Will Klepper stay on as a correspondent even if he’s not made host?
Klepper: “I want to be out in the mix. I’d love to be at that desk. I’d love to be out in the field. I want to talk about what’s happening in the most consequential election of our time. So I’m looking for the place that best allows me to do that. I think there are a lot of unanswered questions over at The Daily Show. I love The Daily Show. I’ve been there for close to a decade, on and off. I’ve been able to do so many wonderful things. We get to work with wonderful people. I hope it lands in a place that is productive and a machine that can attack this election. It should be the show that everybody is tuning into to get the deepest, most interesting takes on the world around us and this election that’s going to affect us and generations to come. So I’m looking for the best vehicle to do that, to be quite honest with you. It could very well be with The Daily Show. I would love that to be the case. If that’s somewhere else, I just want to be a part of that mix.”
On Hasan Minhaj reportedly losing the host job after allegations of lying on stage
Wood: “I thought that it would not be enough to cost him the job, regardless of what people felt about it. Basically, what we did was we took Hasan’s comedy, and we flipped it over and read the nutrition facts. And then you find out your favorite juice isn’t 100 percent fresh juice. And some people are pissed, some people are OK with it. The question that was never brought up was like, why now, why is this article being written now and then? But I think when you look at the issue of integrity within that chair, and what Jon Stewart built, and what Trevor built, I completely understand why there would be people who would not want to see Hasan in that seat. And I get why that scared Comedy Central away from him. But it just felt like something where y’all would have just weathered that storm together. I just wish there was a deeper analysis into why that all came about.”

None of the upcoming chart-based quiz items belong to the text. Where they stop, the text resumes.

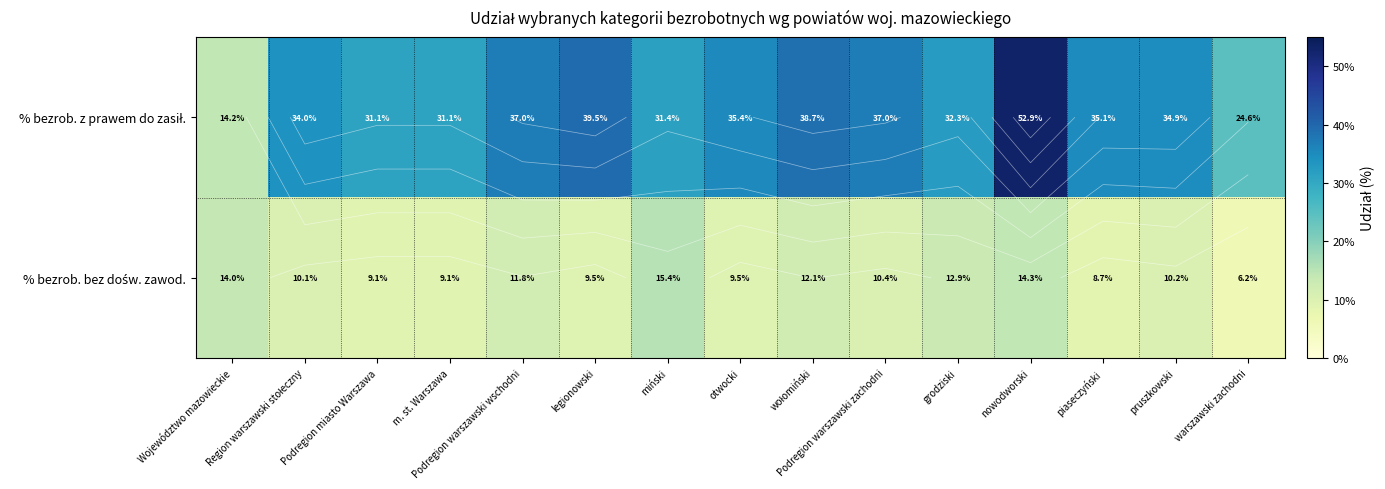

Which series has the largest total across all categories?

% bezrob. z prawem do zasił.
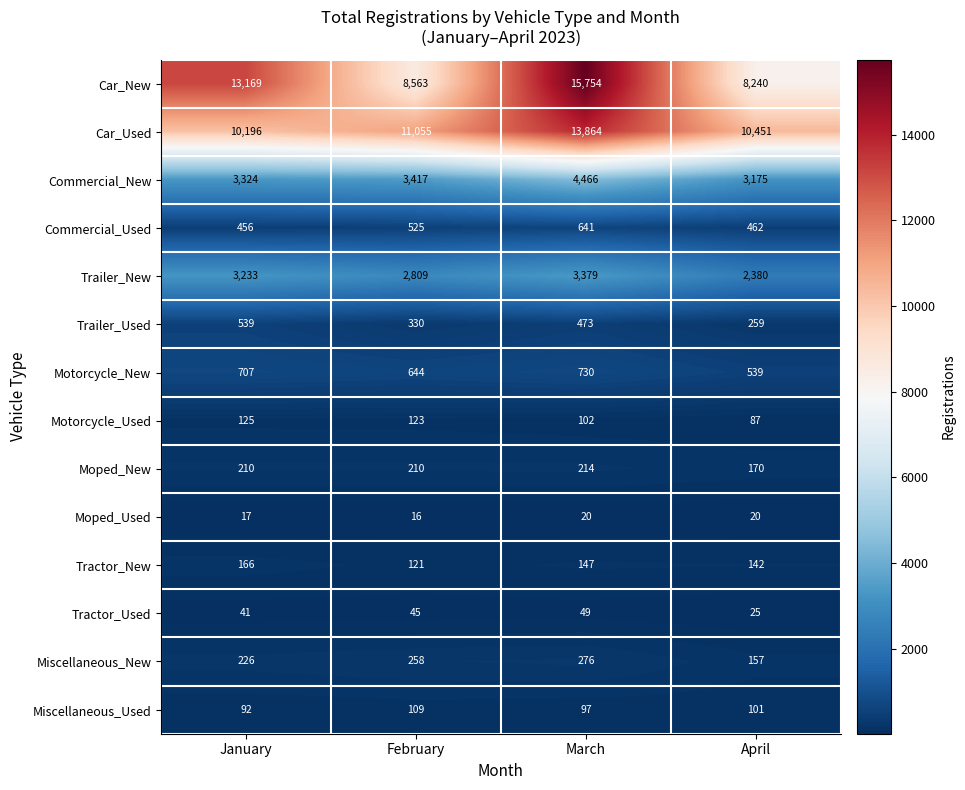

What is the smallest value displayed?

16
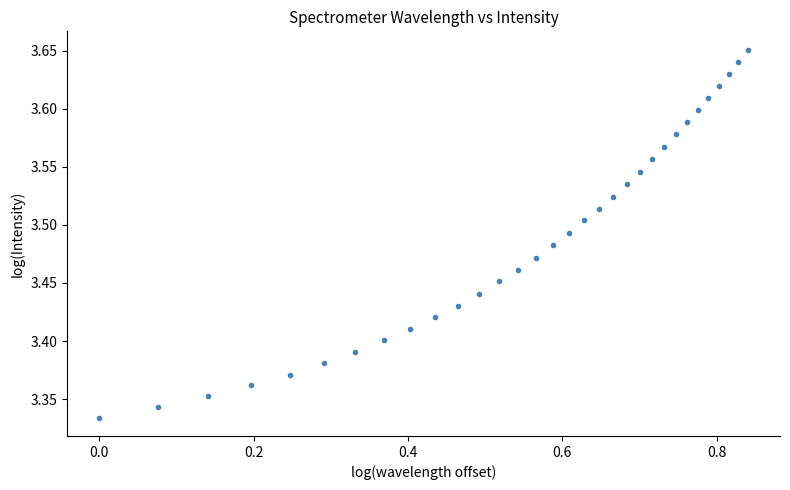

What is the range of Y values (max minus min)?

0.3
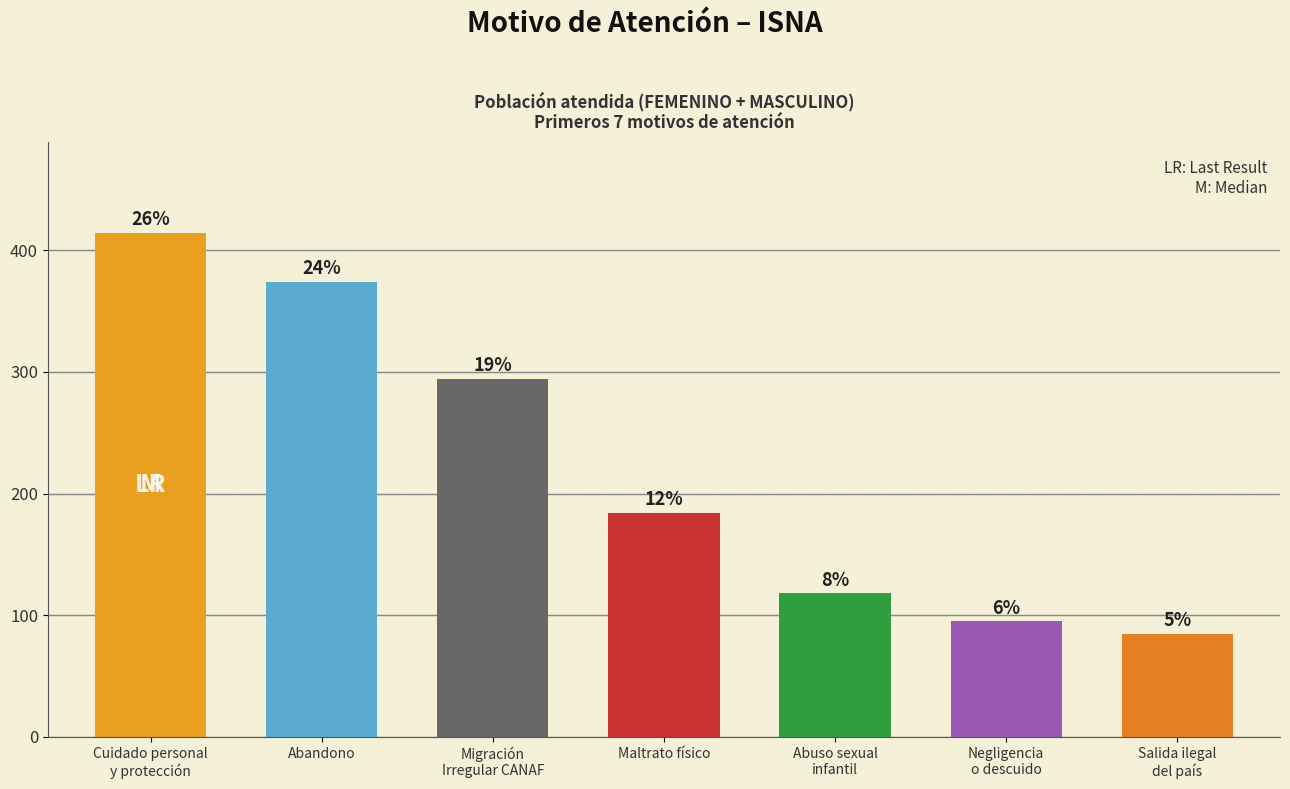

Rank the categories by value from highest to lowest.

Cuidado personal
y protección, Abandono, Migración
Irregular CANAF, Maltrato físico, Abuso sexual
infantil, Negligencia
o descuido, Salida ilegal
del país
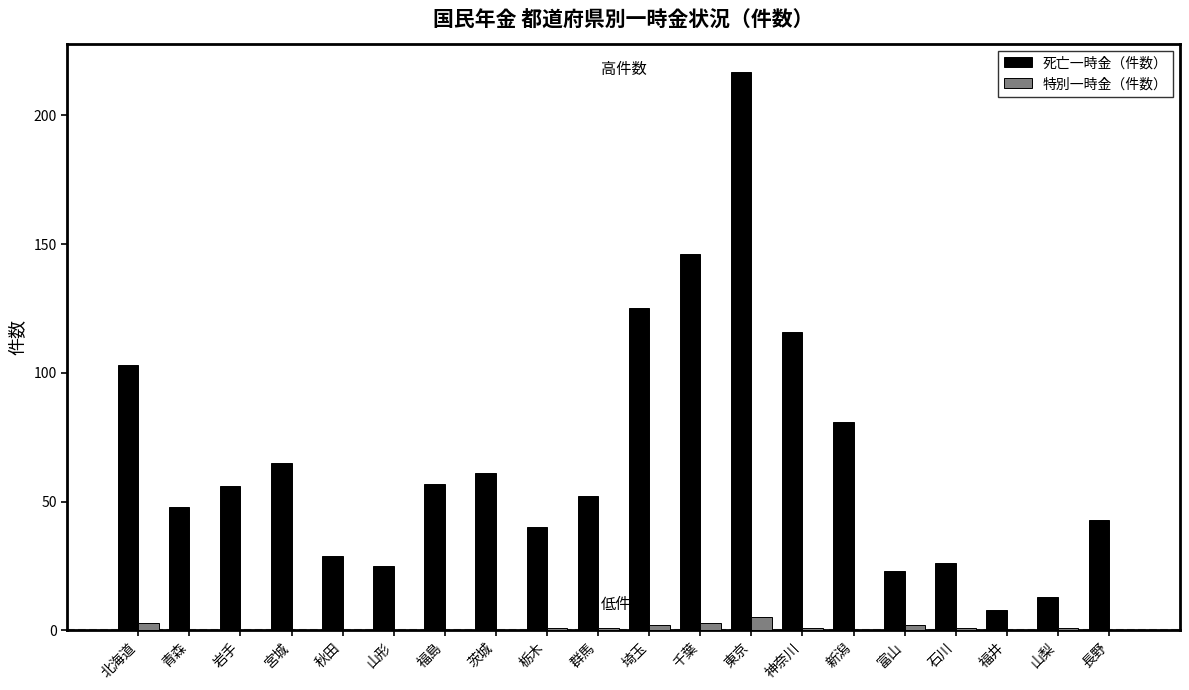

At which label does 特別一時金（件数） first exceed 1?

北海道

Is the power of political late-night TV waning?
Klepper: “It’s hard to gauge influence. I think in the Jon Stewart era, that was the only name in the game. It was the only big late-night show that was devoted to that. And I think things have shifted. There are more voices, and so the influence of any one particular show is totally affected by that. I will say, as somebody who came in during Jon’s time, the shit mattered. Jon was a comedian, and approached it comedy-first. But the guy was serious as a heart attack, as smart as you could get, and people tuned in to Jon—I tuned in to Jon, because I trusted him. I trusted that he wasn’t bound by party politics, he wasn’t bound by bullshit. I think a lot of people were drawn to that, and I think that is, at its core, what is cool about The Daily Show. That’s what I love about that institution.
And whoever comes in, whatever the next piece is, I do think it is imperative that that person cares about the show that deeply, that the audience has that kind of trust in that person, that they’re not going to waste their time with somebody else. They’re tuning into somebody who knows that this is a rarefied space, knows that they’ve got to do the research so that they’re not spewing bullshit, and that they will look unflinchingly at that bullshit and cut it down as efficiently as they can. I think that is not only a necessity for that job, I also think it’s an opportunity for that job. And so I think its best days could lie in this next year, because it’s never been more important.”